DATASET CONTENT ->
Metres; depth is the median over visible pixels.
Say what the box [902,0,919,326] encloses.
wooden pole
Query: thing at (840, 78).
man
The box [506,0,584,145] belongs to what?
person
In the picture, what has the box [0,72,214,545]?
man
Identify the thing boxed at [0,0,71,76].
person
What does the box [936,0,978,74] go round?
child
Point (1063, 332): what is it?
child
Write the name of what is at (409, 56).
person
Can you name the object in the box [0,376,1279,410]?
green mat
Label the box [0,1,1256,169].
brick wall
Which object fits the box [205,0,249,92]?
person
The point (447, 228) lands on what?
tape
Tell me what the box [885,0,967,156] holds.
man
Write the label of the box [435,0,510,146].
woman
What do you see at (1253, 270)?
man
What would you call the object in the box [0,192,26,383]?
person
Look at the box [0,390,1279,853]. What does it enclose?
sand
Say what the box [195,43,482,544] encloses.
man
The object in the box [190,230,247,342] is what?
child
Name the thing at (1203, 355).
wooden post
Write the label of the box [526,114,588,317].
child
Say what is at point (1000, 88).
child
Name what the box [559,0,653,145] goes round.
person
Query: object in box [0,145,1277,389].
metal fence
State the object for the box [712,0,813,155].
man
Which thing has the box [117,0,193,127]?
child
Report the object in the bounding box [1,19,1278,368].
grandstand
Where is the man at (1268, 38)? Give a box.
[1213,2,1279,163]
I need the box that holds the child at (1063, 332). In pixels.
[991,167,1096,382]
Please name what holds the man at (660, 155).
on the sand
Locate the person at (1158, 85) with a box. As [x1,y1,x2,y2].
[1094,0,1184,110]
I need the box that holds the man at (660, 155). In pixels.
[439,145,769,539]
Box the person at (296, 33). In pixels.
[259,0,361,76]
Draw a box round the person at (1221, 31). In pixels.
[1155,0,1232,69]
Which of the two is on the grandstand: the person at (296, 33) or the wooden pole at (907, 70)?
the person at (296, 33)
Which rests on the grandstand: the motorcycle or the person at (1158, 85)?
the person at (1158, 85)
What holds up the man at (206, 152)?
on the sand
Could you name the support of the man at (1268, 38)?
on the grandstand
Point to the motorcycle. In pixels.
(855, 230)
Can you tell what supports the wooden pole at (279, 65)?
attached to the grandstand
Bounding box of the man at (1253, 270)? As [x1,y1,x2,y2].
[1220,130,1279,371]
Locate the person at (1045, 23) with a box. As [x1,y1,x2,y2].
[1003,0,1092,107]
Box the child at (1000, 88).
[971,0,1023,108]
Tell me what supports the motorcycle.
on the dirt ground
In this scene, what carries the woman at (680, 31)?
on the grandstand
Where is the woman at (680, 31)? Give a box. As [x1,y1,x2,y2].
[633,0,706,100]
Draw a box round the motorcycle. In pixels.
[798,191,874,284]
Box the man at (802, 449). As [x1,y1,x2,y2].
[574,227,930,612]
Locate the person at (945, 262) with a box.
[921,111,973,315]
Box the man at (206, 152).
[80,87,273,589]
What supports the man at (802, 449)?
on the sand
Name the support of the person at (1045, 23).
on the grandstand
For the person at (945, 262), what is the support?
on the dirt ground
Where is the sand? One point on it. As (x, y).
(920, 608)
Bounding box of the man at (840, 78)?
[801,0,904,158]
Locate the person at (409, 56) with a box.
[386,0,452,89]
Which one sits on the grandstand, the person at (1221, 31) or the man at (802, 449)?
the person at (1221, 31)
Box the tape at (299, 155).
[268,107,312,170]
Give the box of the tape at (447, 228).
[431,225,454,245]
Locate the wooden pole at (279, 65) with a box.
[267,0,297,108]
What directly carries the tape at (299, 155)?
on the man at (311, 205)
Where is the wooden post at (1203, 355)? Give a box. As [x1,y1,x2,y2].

ACTIVITY ->
Retype the material above in full, exactly.

EXERCISE RESULT ->
Metres; depth is the median over visible pixels.
Say what the box [902,0,919,326] encloses.
wooden pole
Query: thing at (840, 78).
man
The box [506,0,584,145] belongs to what?
person
In the picture, what has the box [0,72,214,545]?
man
Identify the thing boxed at [0,0,71,76].
person
What does the box [936,0,978,74] go round?
child
Point (1063, 332): what is it?
child
Write the name of what is at (409, 56).
person
Can you name the object in the box [0,376,1279,410]?
green mat
Label the box [0,1,1256,169].
brick wall
Which object fits the box [205,0,249,92]?
person
The point (447, 228) lands on what?
tape
Tell me what the box [885,0,967,156] holds.
man
Write the label of the box [435,0,510,146].
woman
What do you see at (1253, 270)?
man
What would you call the object in the box [0,192,26,383]?
person
Look at the box [0,390,1279,853]. What does it enclose?
sand
Say what the box [195,43,482,544] encloses.
man
The object in the box [190,230,247,342] is what?
child
Name the thing at (1203, 355).
wooden post
Write the label of the box [526,114,588,317].
child
Say what is at point (1000, 88).
child
Name what the box [559,0,653,145] goes round.
person
Query: object in box [0,145,1277,389].
metal fence
State the object for the box [712,0,813,155].
man
Which thing has the box [117,0,193,127]?
child
Report the object in the bounding box [1,19,1278,368].
grandstand
Where is the man at (1268, 38)? Give a box.
[1213,2,1279,163]
I need the box that holds the child at (1063, 332). In pixels.
[991,167,1096,382]
Please name what holds the man at (660, 155).
on the sand
Locate the person at (1158, 85) with a box. As [x1,y1,x2,y2].
[1094,0,1184,110]
I need the box that holds the man at (660, 155). In pixels.
[439,145,769,539]
Box the person at (296, 33). In pixels.
[259,0,361,76]
Draw a box round the person at (1221, 31). In pixels.
[1155,0,1232,69]
Which of the two is on the grandstand: the person at (296, 33) or the wooden pole at (907, 70)?
the person at (296, 33)
Which rests on the grandstand: the motorcycle or the person at (1158, 85)?
the person at (1158, 85)
What holds up the man at (206, 152)?
on the sand
Could you name the support of the man at (1268, 38)?
on the grandstand
Point to the motorcycle. In pixels.
(855, 230)
Can you tell what supports the wooden pole at (279, 65)?
attached to the grandstand
Bounding box of the man at (1253, 270)? As [x1,y1,x2,y2].
[1220,130,1279,371]
Locate the person at (1045, 23) with a box. As [x1,y1,x2,y2].
[1003,0,1092,107]
Box the child at (1000, 88).
[971,0,1023,108]
Tell me what supports the motorcycle.
on the dirt ground
In this scene, what carries the woman at (680, 31)?
on the grandstand
Where is the woman at (680, 31)? Give a box. As [x1,y1,x2,y2].
[633,0,706,100]
Draw a box round the motorcycle. In pixels.
[798,191,874,284]
Box the man at (802, 449). As [x1,y1,x2,y2].
[574,227,930,612]
Locate the person at (945, 262) with a box.
[921,111,973,315]
Box the man at (206, 152).
[80,87,273,589]
What supports the man at (802, 449)?
on the sand
Name the support of the person at (1045, 23).
on the grandstand
For the person at (945, 262), what is the support?
on the dirt ground
Where is the sand? One point on it. As (x, y).
(920, 608)
Bounding box of the man at (840, 78)?
[801,0,904,158]
Locate the person at (409, 56) with a box.
[386,0,452,89]
Which one sits on the grandstand, the person at (1221, 31) or the man at (802, 449)?
the person at (1221, 31)
Box the tape at (299, 155).
[268,107,312,170]
Give the box of the tape at (447, 228).
[431,225,454,245]
Locate the wooden pole at (279, 65) with a box.
[267,0,297,108]
What directly carries the tape at (299, 155)?
on the man at (311, 205)
Where is the wooden post at (1203, 355)? Give a box. As [x1,y1,x2,y2].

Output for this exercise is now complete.